DIAS FINAIS de grande suspense, a desmentir o mantra sobre ter sido esta a mais morna das campanhas eleitorais.
A distância entre Lula e a soma dos demais candidatos continua a se estreitar nas pesquisas. Mantida a tendência em curso, é provável que a diferença se reduza à margem de erro no domingo, sem autorizar palpites sobre segundo turno ou não.
O único "fato novo" previsível até o domingo é o debate de hoje à noite na TV. Os assessores de Lula estão divididos sobre qual o risco menor: o da cautela (não ir para ser crucificado em ausência) e o da audácia (ir, correndo o perigo de algum tropeço ou altercação mais grave).
Algum incidente sempre pode haver, mas essa não tem sido a praxe. Nesses debates, é claro, não se debate nada. Ao longo das sucessivas eleições, marqueteiros dos candidatos foram acrescentando, à regulação intrusiva da Justiça Eleitoral, regras de proteção recíproca que a TV aceitou.
O resultado é que se reduziram muito as possibilidades de um candidato deixar vislumbrar, nesses encontros, algo do que pensa ou é. O suposto "debate" reproduz a mesma xaropada publicitária que já entope todos os programas eleitorais dos candidatos durante o horário obrigatório no rádio e TV.

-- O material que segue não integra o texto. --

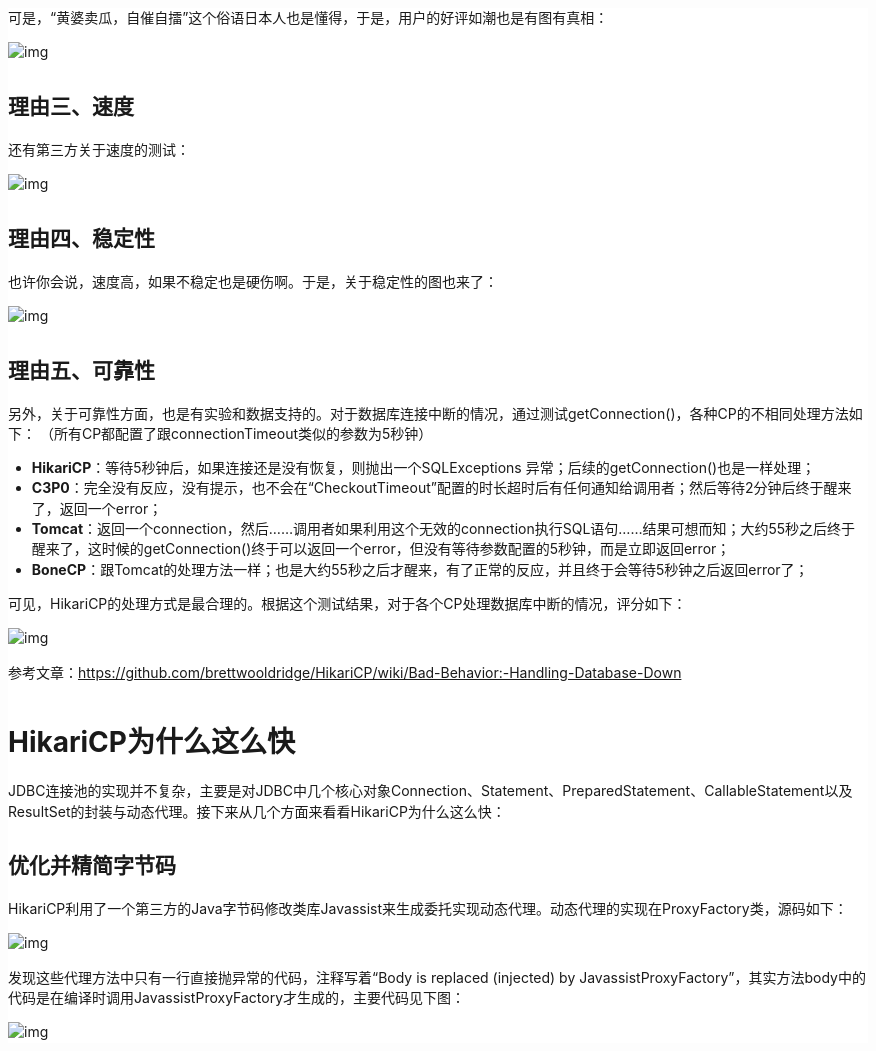 可是，“黄婆卖瓜，自催自擂”这个俗语日本人也是懂得，于是，用户的好评如潮也是有图有真相：

![img](http://static.iocoder.cn/mp/mmbiz_png/a5BAX19eYnWWL8hroXqE2yOj7UlRfG38NC0V0D9L3FicJSNCVN4JYRDzvuGFttEYbqlzUmrFWIUhymphZcSmiauQ/640)

##

## 理由三、速度

还有第三方关于速度的测试：

![img](http://static.iocoder.cn/mp/mmbiz_png/a5BAX19eYnWWL8hroXqE2yOj7UlRfG38AjFbnibfncicDDML68me3Yt0meFCts7u5sia2zGYObYmyUU8JwksJSlSQ/640)

## 理由四、稳定性

也许你会说，速度高，如果不稳定也是硬伤啊。于是，关于稳定性的图也来了：

![img](http://static.iocoder.cn/mp/mmbiz_png/a5BAX19eYnWWL8hroXqE2yOj7UlRfG38yZguChcF9NCVA5JPNNL0hcIArQia0gxyzPkpzYf8Tc3x2oqeZPUvF4A/640)

## 理由五、可靠性

另外，关于可靠性方面，也是有实验和数据支持的。对于数据库连接中断的情况，通过测试getConnection()，各种CP的不相同处理方法如下：
（所有CP都配置了跟connectionTimeout类似的参数为5秒钟）

- **HikariCP**：等待5秒钟后，如果连接还是没有恢复，则抛出一个SQLExceptions 异常；后续的getConnection()也是一样处理；
- **C3P0**：完全没有反应，没有提示，也不会在“CheckoutTimeout”配置的时长超时后有任何通知给调用者；然后等待2分钟后终于醒来了，返回一个error；
- **Tomcat**：返回一个connection，然后……调用者如果利用这个无效的connection执行SQL语句……结果可想而知；大约55秒之后终于醒来了，这时候的getConnection()终于可以返回一个error，但没有等待参数配置的5秒钟，而是立即返回error；
- **BoneCP**：跟Tomcat的处理方法一样；也是大约55秒之后才醒来，有了正常的反应，并且终于会等待5秒钟之后返回error了；

可见，HikariCP的处理方式是最合理的。根据这个测试结果，对于各个CP处理数据库中断的情况，评分如下：

![img](http://static.iocoder.cn/mp/mmbiz_png/a5BAX19eYnWWL8hroXqE2yOj7UlRfG38ibD9mAJPMPjP3YXTI5lhVdyuydEqN7j0eYreBe5DAHvlDZxNWHOSh6g/640)

参考文章：https://github.com/brettwooldridge/HikariCP/wiki/Bad-Behavior:-Handling-Database-Down

# HikariCP为什么这么快

JDBC连接池的实现并不复杂，主要是对JDBC中几个核心对象Connection、Statement、PreparedStatement、CallableStatement以及ResultSet的封装与动态代理。接下来从几个方面来看看HikariCP为什么这么快：

## 优化并精简字节码

HikariCP利用了一个第三方的Java字节码修改类库Javassist来生成委托实现动态代理。动态代理的实现在ProxyFactory类，源码如下：

![img](http://static.iocoder.cn/mp/mmbiz_png/a5BAX19eYnWWL8hroXqE2yOj7UlRfG38kWGDQ08x84TTnRNABJOxEDkz8WRiaBvqtwKvqPstDpAZUyuzIXn9hCg/640)

发现这些代理方法中只有一行直接抛异常的代码，注释写着“Body is replaced (injected) by JavassistProxyFactory”，其实方法body中的代码是在编译时调用JavassistProxyFactory才生成的，主要代码见下图：

![img](http://static.iocoder.cn/mp/mmbiz_png/a5BAX19eYnWWL8hroXqE2yOj7UlRfG381BiaHlZmkIicukwww3GtC1GLoPh8c0VdEQCC5NyK36k1MydKkB3Gm6XQ/640)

Nos países onde esses debates existem para valer, a iniciativa de transmiti-los é livre, independente do Estado. As regras são poucas, substituídas pelo discernimento de um mediador respeitado pelas partes. O essencial é submeter os antagonistas a perguntas de jornalistas independentes que podem replicar.
Goste-se ou não, o liberalismo é a ideologia dominante na nossa época. Depois de ser relegado ao museu de velharias por meio século (1930 a 1980), seus escassos apóstolos ridicularizados como passadistas, eis que o liberalismo subitamente voltou, mais triunfante que nunca, nos últimos 20 anos. É no sistema de mercado que a economia funciona melhor. Cabe ao Estado assegurar condições propícias ao mercado, tornando estimulante empreender.
Alternativas à democracia representativa logo se mostram a antecâmara de alguma ditadura em nome das massas. Até os adversários do liberalismo admitem, a contragosto, esses seus tradicionais postulados.
Quando assumem o poder (vide PSDB e PT), praticam uma política liberal temperada por compensações sociais bancadas pelo Estado, ou seja, pelo contribuinte. É o que José Guilherme Merquior chamava, já na época de Collor, de social-liberalismo. Mas ainda não surgiu um candidato que pregue o liberalismo sem meias medidas. Alckmin poderia ter sido esse candidato (não será outro o vetor de seu governo, em caso remoto de vitória), mas que marqueteiro o deixaria correr tamanho risco?